A long-awaited methane-hunting satellite is in orbit, and should start supplying a steady stream of information from June.
Scientists gathered in Auckland's Mt Wellington on Tuesday to watch a SpaceX rocket launch MethaneSAT into space from California.
First pitched to the New Zealand government in 2018, the satellite is expected to start sending data back to Earth within weeks.
Harvard University senior project scientist Maryann Sargent said, however, a steady stream of information would not be ready to be released until after June.
The data will be used to pressure big methane emitters to cut their impact, as part of a bid to cut global methane emissions by 30 percent.
RocketLab and University of Auckland will operate the mission control, after New Zealand put $29 million into the mission.
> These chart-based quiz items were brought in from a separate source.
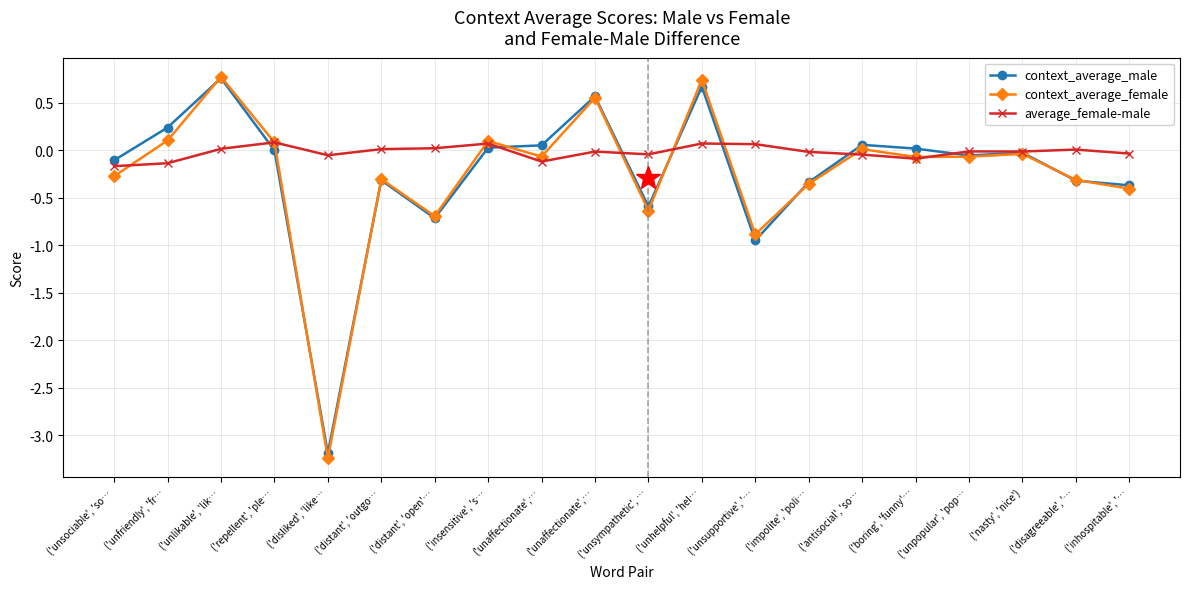

What is the difference between the second highest and second lowest values in the average_female-male series?

0.2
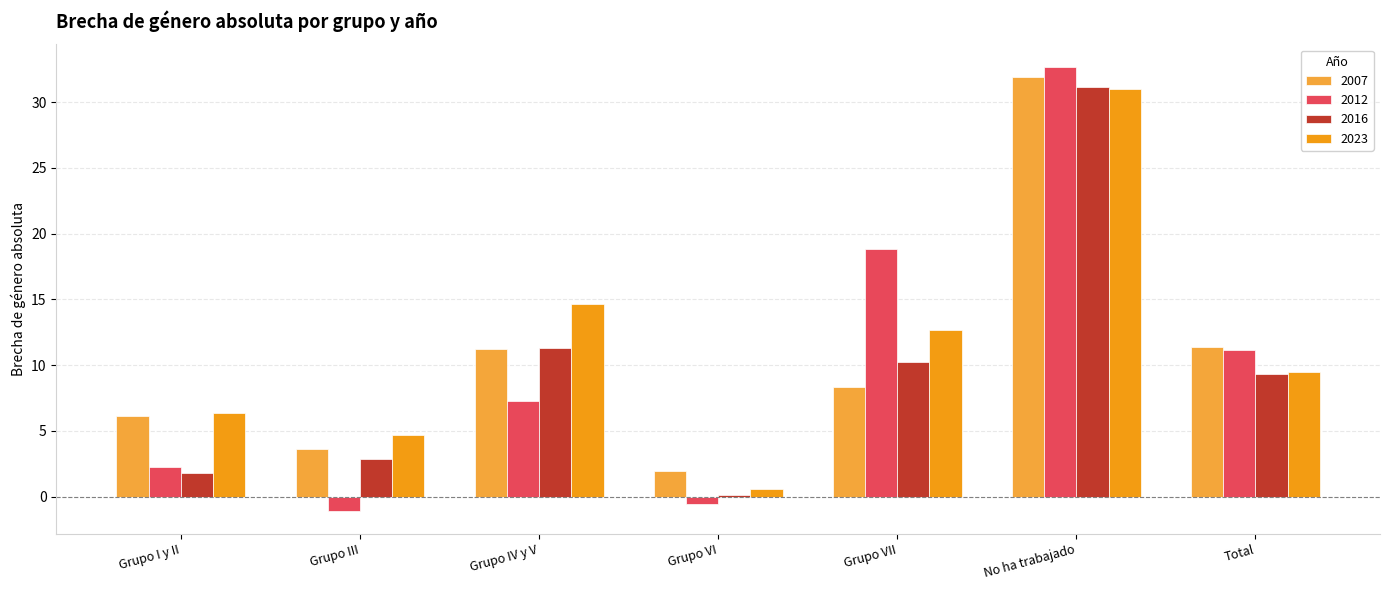

The 2016 series shows 2.9 at Grupo III. True or false?

True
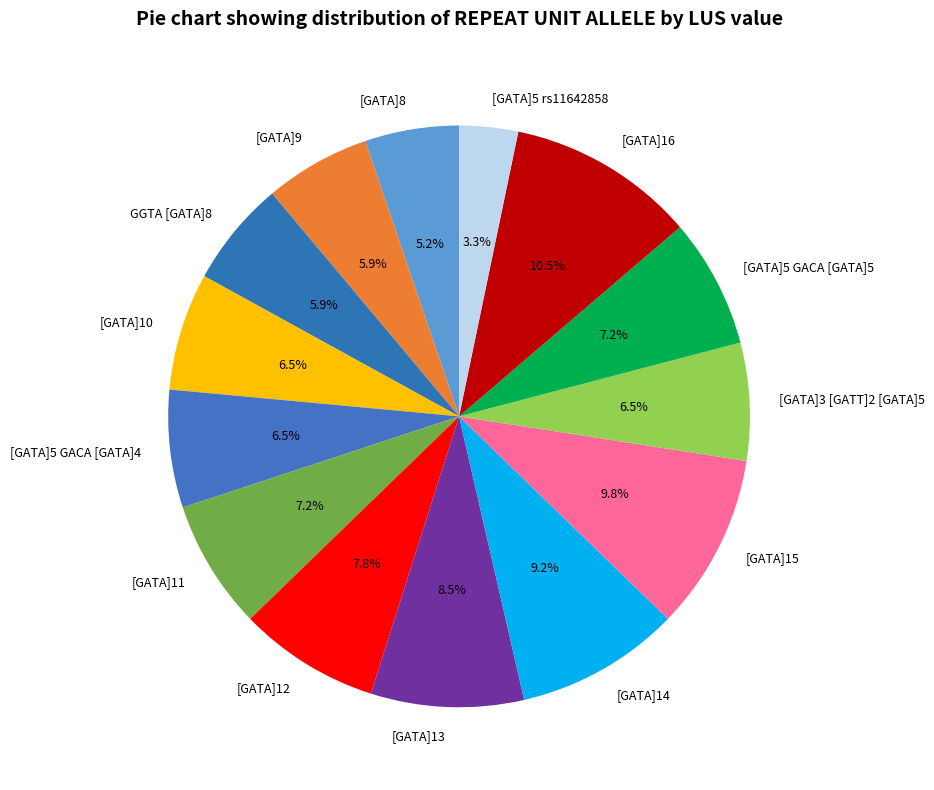

To the nearest percent, what is the difference between the largest and smallest slice percentages?

7%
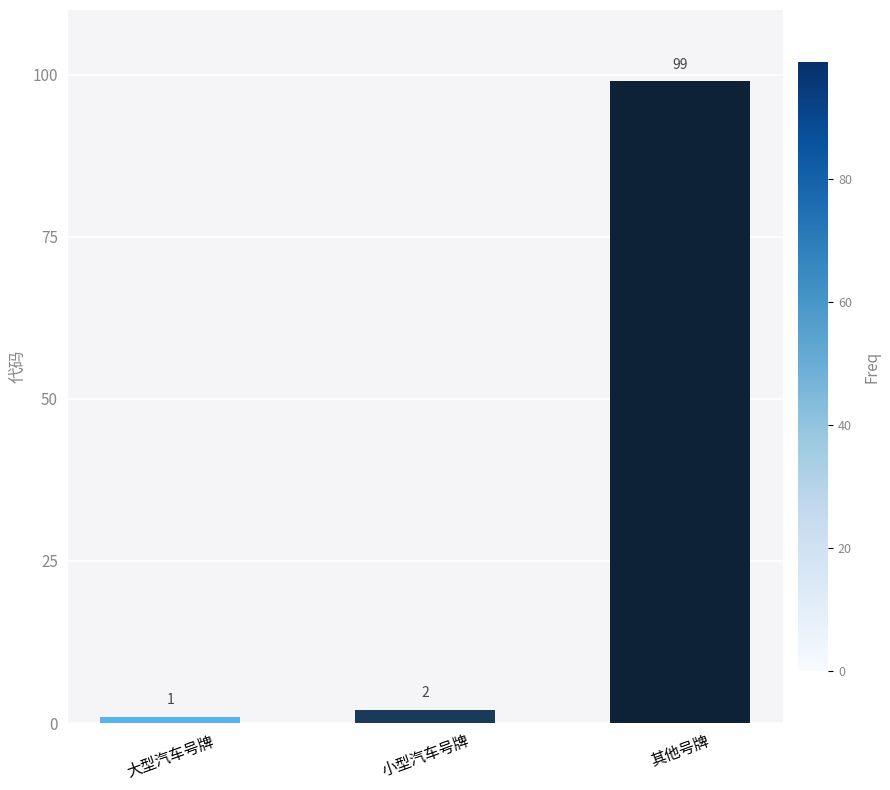

List the labels in order of value, largest first.

其他号牌, 小型汽车号牌, 大型汽车号牌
Methane is a potent planetary heater - and levels are rising.
US non-profit Environmental Defence Fund (EDF) will use the mission mainly to spot and try to shut down fugitive methane leaks from oil and gas production, with the satellite lined up to cover 80 percent of global oil and gas within the first year.
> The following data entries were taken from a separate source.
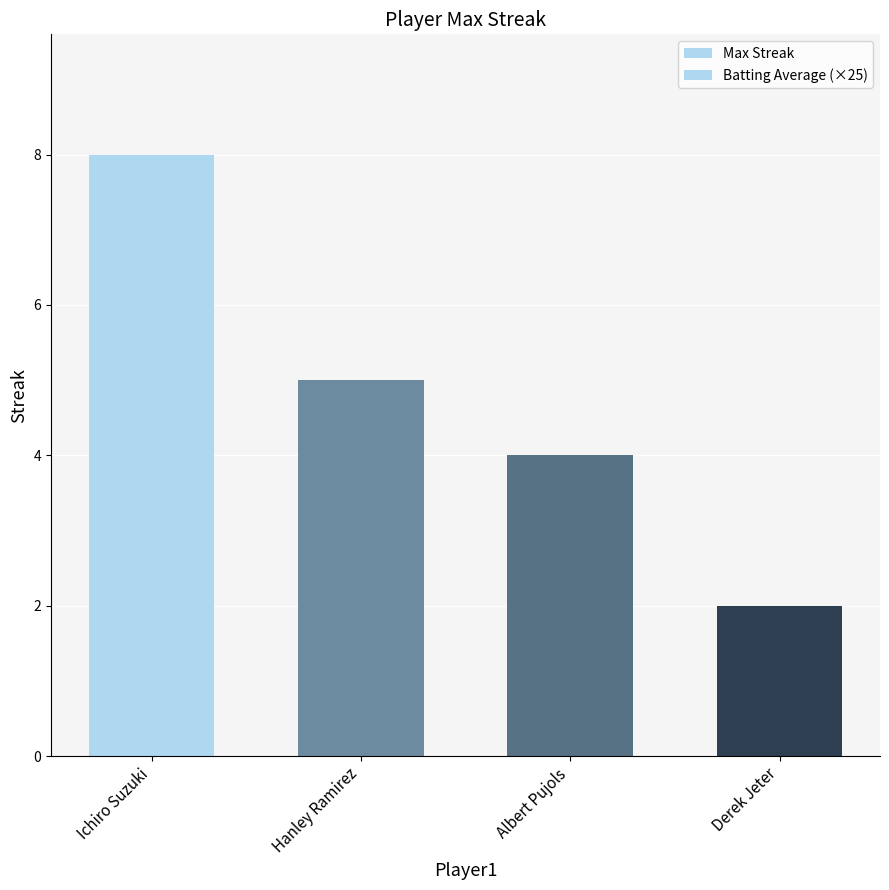

What is the smallest value displayed?

2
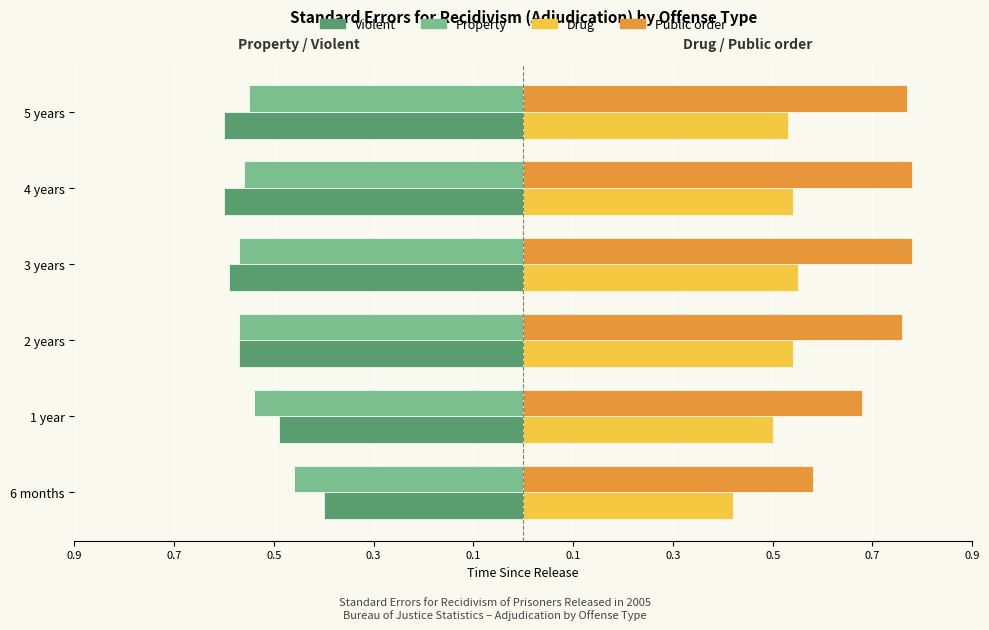

Which series has the largest range (max minus min)?

Public order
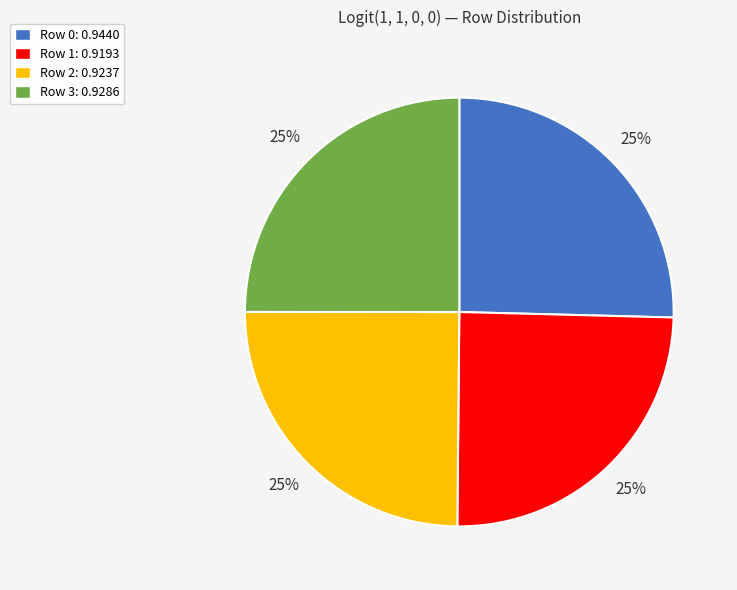

Is Row 2: 0.9237 the majority of the pie?

No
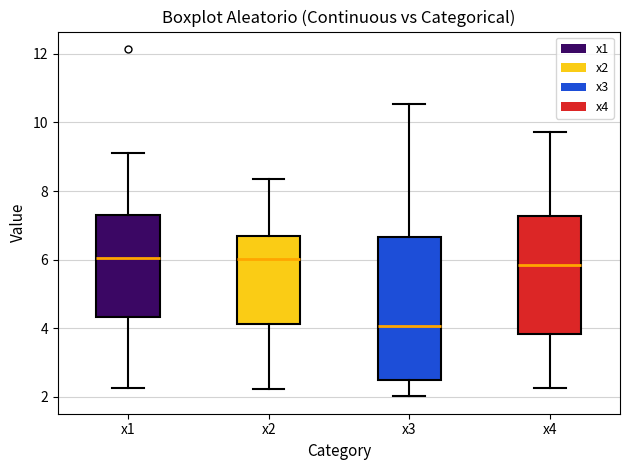

Reading left to right, read every box against the y-axis: the position of its median line, the range the box covers, and the ends of its whiskers. The values are not printed on the chart, so give them approximately, as read against the axis.

x1: median 6.0, box 4.4 to 7.4, whiskers 2.2 to 9.2
x2: median 6.0, box 4.2 to 6.6, whiskers 2.2 to 8.4
x3: median 4.0, box 2.4 to 6.6, whiskers 2.0 to 10.6
x4: median 5.8, box 3.8 to 7.2, whiskers 2.2 to 9.8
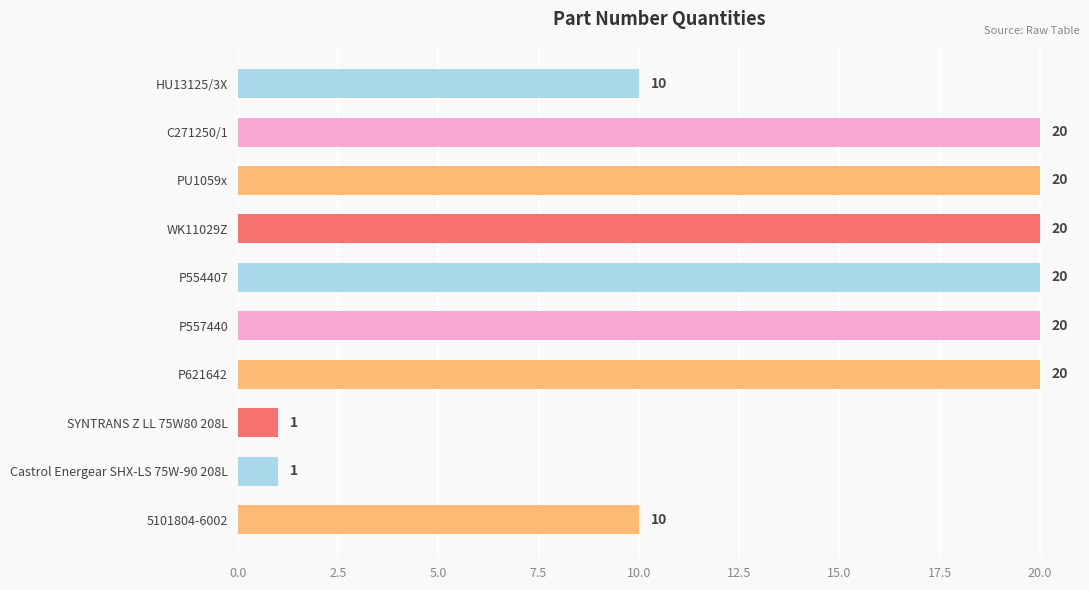

What is the label of the 2nd bar from the bottom?

Castrol Energear SHX-LS 75W-90 208L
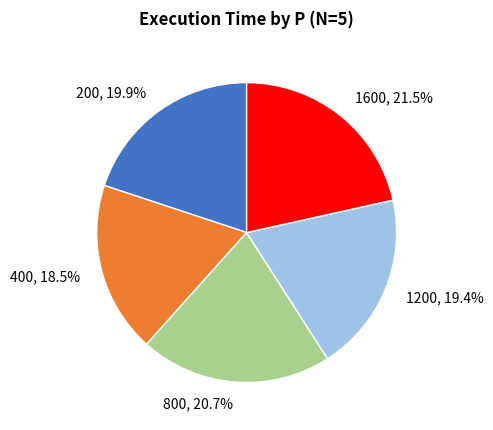

To the nearest percent, what is the average slice percentage?

20%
EDF's Suzi Kerr said even knowing the mission was planned helped focus companies' attention on possible sources of emissions.
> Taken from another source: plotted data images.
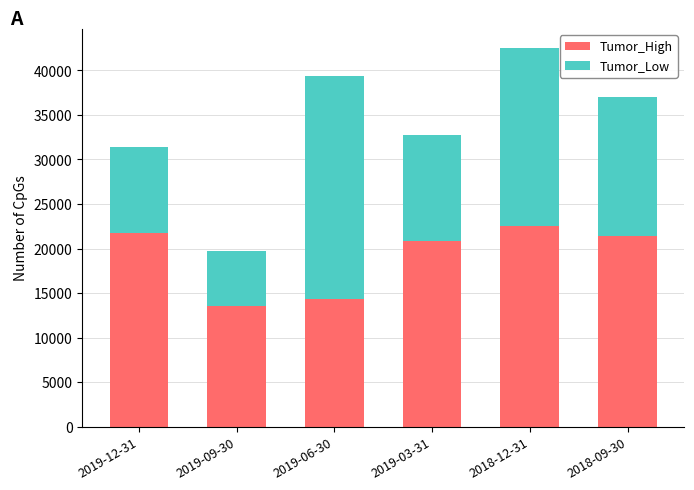

How many bars are there in total?

6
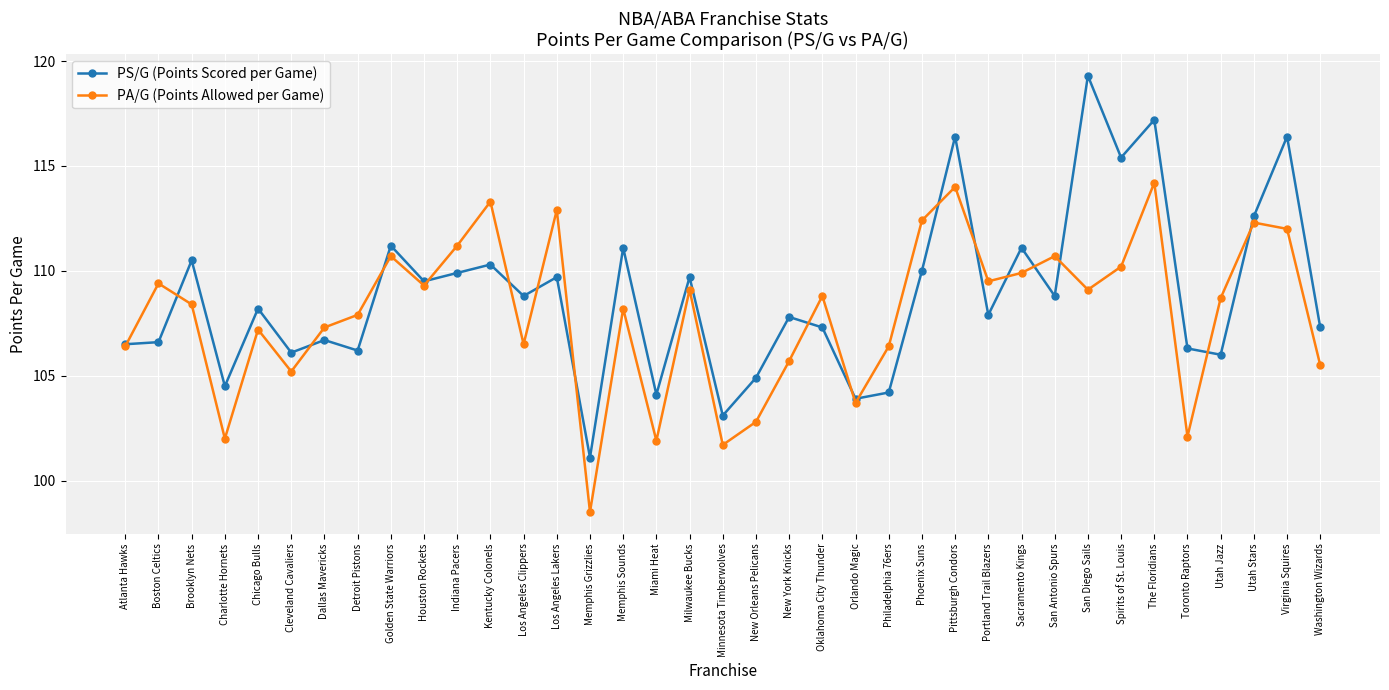

True or false: PS/G (Points Scored per Game) and PA/G (Points Allowed per Game) intersect in this chart.

True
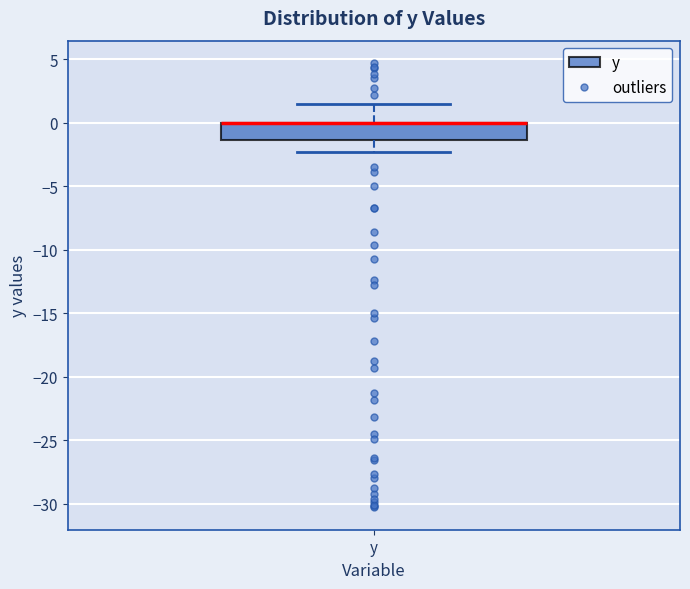

Read this box plot against the y-axis: the position of the median line, the range covered by the box, and the ends of both whiskers. The values are not printed on the chart, so give them approximately, as read against the axis.

median 0.0 (drawn on the box's upper edge), box -1.5 to 0.0, whiskers -2.5 to 1.5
MethaneSAT will circle the globe about 15 times a day. But, in a situation slightly reminiscent of a teenager's mobile phone contract, it has a data cap, which limits how much information it can send home.
"With a lot more money we could send out all the data we can collect in a day, but unfortunately we are limited by our downlink," Sargent said.
Each day it collect and download readings from 30 segments of the planet each 40,000 square kilometres (200km by 200km), which it will choose based on where the biggest suspected sources of emissions are, what sites it has captured already, and other factors like cloud cover.
Its main goal is covering 80 percent of the world's oil and gas production each year. But it will also capture farming, Sargent said. A test flight of the sensor, from a plane, spotted methane from some big US livestock operations.
"We have been able to see both feedlots and dairies at this point, not every single one at this point obviously, but the larger ones."
New Zealand farms were less intensive than those feedlots, but scientists working on the agricultural part of the project at NIWA were confident they would see emissions from burping cows in Waikato, Canterbury and Taranaki.
Kerr said the satellite would not give New Zealand a clearer picture of its own methane emissions. But flying over New Zealand would help New Zealand scientists improve the ability to measure livestock and crop methane from space, and ultimately help fill a gap for countries without good on-the-ground records.